[Extracted material]
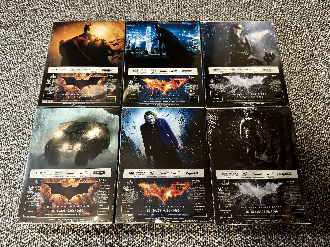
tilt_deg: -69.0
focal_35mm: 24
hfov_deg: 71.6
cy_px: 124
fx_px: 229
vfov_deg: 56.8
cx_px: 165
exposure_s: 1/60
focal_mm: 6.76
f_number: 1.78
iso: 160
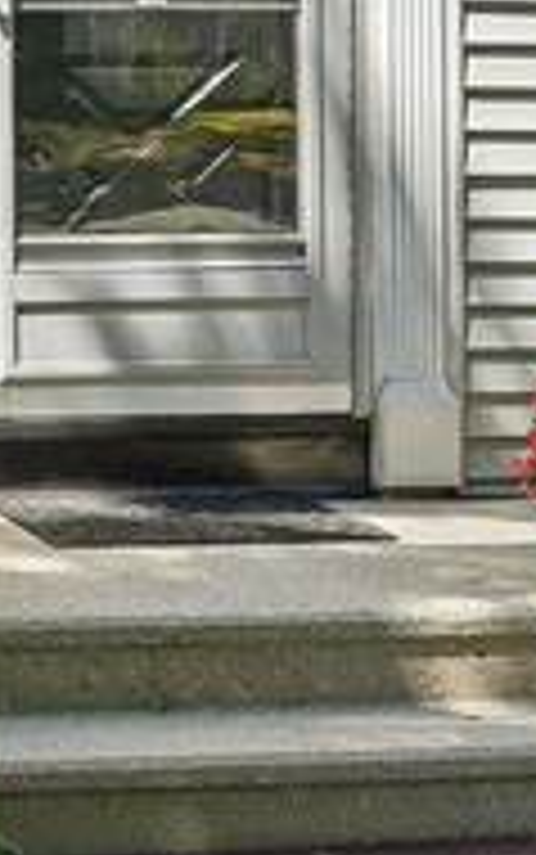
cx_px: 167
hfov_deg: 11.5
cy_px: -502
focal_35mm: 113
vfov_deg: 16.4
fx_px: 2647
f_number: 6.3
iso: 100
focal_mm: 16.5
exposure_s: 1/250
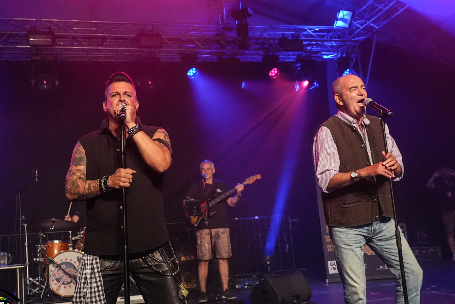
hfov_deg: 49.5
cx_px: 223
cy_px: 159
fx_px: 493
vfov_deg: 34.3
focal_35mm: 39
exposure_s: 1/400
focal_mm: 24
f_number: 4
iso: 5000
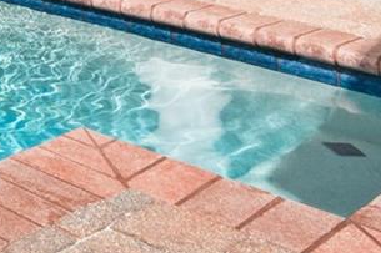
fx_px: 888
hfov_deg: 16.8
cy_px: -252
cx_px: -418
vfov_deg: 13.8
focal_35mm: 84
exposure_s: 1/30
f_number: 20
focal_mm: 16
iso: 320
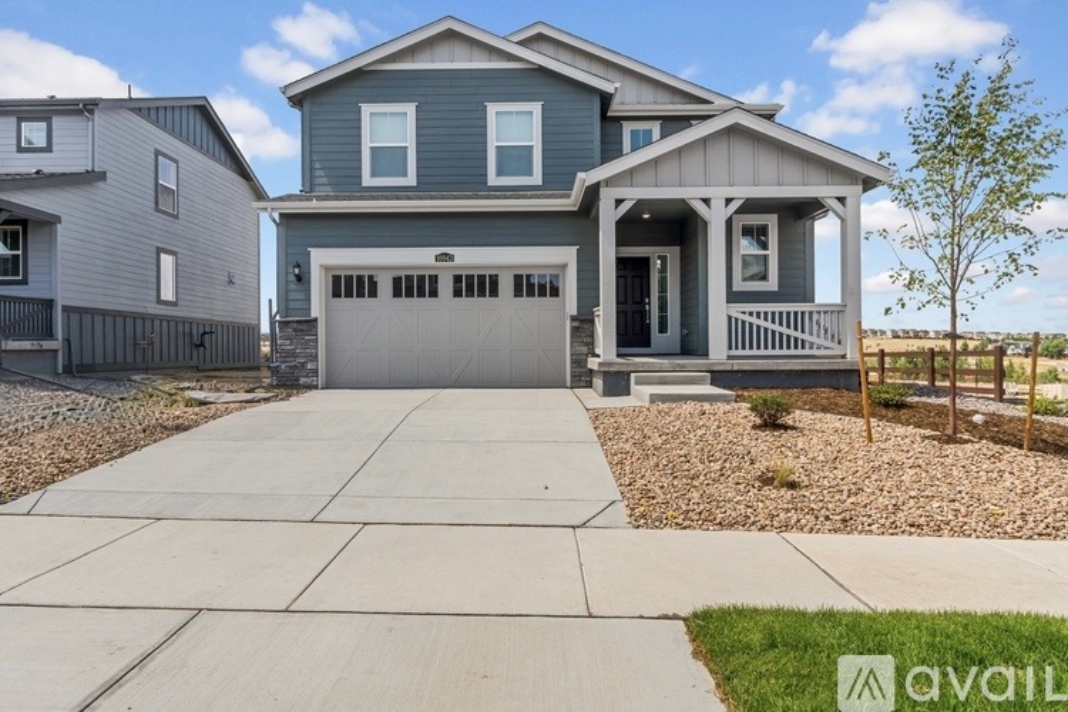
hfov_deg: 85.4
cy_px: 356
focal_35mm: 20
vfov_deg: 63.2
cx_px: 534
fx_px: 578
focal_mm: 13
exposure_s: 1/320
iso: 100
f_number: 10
[/Extracted material]
[Extracted material]
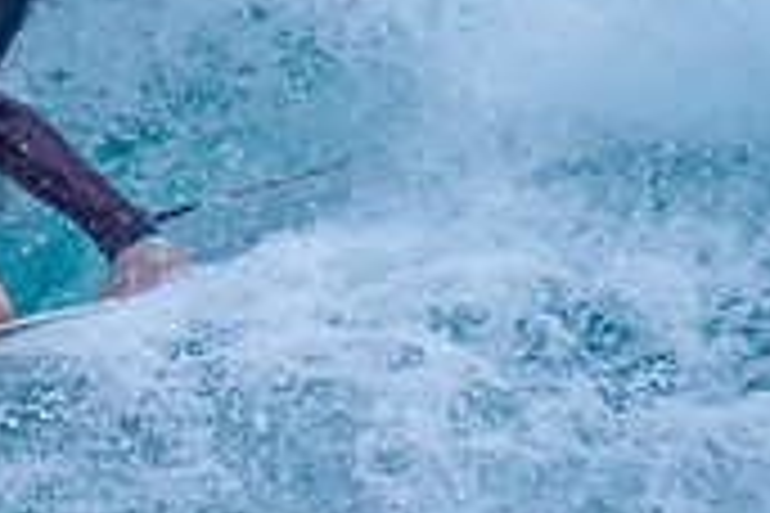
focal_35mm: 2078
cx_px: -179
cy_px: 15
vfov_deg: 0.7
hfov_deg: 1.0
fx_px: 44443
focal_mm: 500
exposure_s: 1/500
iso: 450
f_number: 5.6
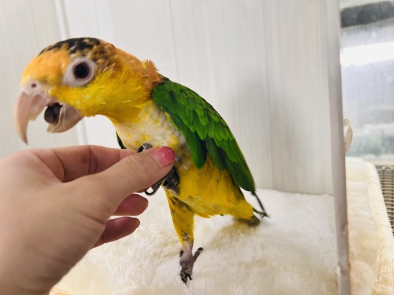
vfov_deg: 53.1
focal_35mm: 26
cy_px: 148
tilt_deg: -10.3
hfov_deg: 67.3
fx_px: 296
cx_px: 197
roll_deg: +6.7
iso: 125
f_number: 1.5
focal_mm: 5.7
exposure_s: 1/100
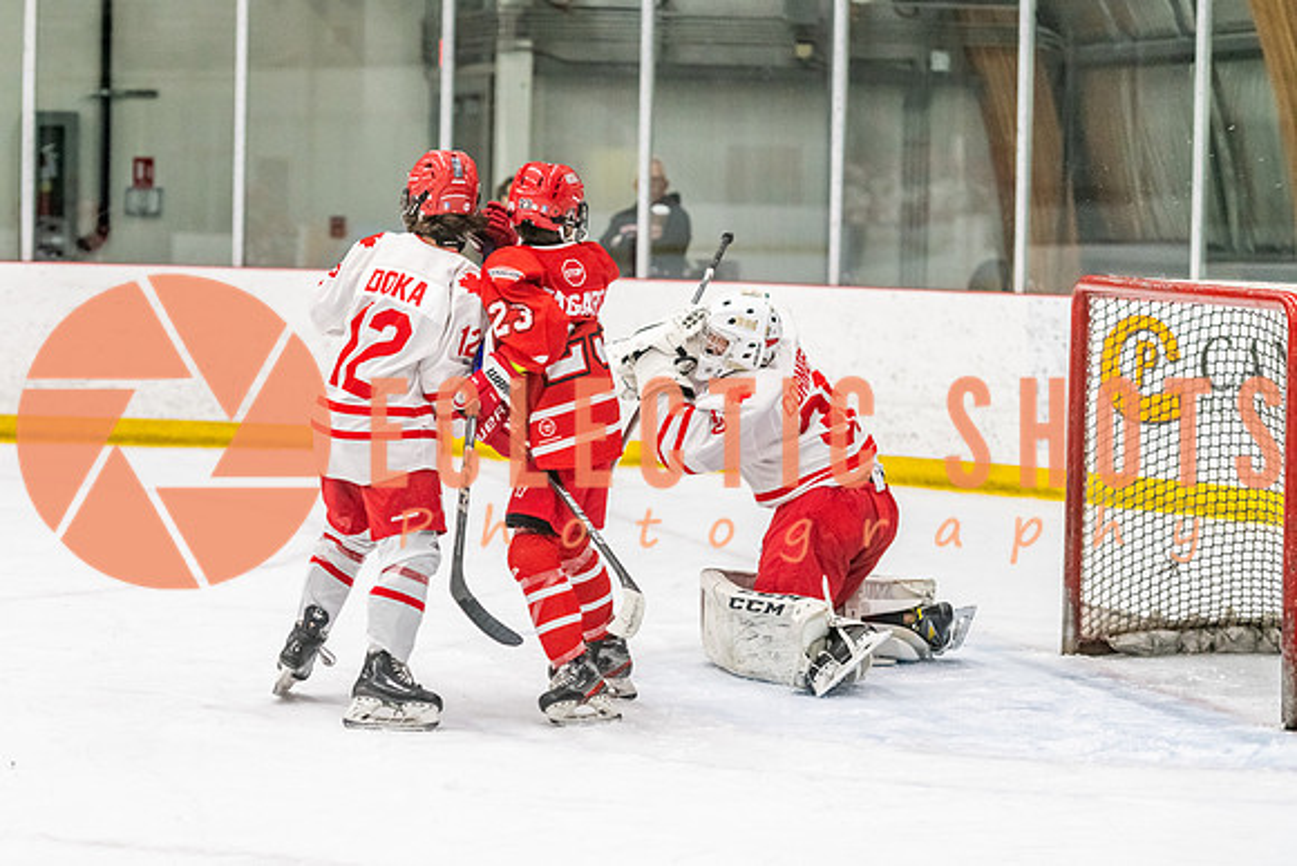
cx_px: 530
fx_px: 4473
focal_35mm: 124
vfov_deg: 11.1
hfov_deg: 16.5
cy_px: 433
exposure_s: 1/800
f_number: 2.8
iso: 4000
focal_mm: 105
[/Extracted material]
* _How to complete this task_: Transcribe exactly the lines above, beginning at the one with "hfov_deg: 67.3" and going up to and including the one with "focal_mm: 105". Pictures do not belong in the copy.

* _Response_:
hfov_deg: 67.3
fx_px: 296
cx_px: 197
roll_deg: +6.7
iso: 125
f_number: 1.5
focal_mm: 5.7
exposure_s: 1/100
cx_px: 530
fx_px: 4473
focal_35mm: 124
vfov_deg: 11.1
hfov_deg: 16.5
cy_px: 433
exposure_s: 1/800
f_number: 2.8
iso: 4000
focal_mm: 105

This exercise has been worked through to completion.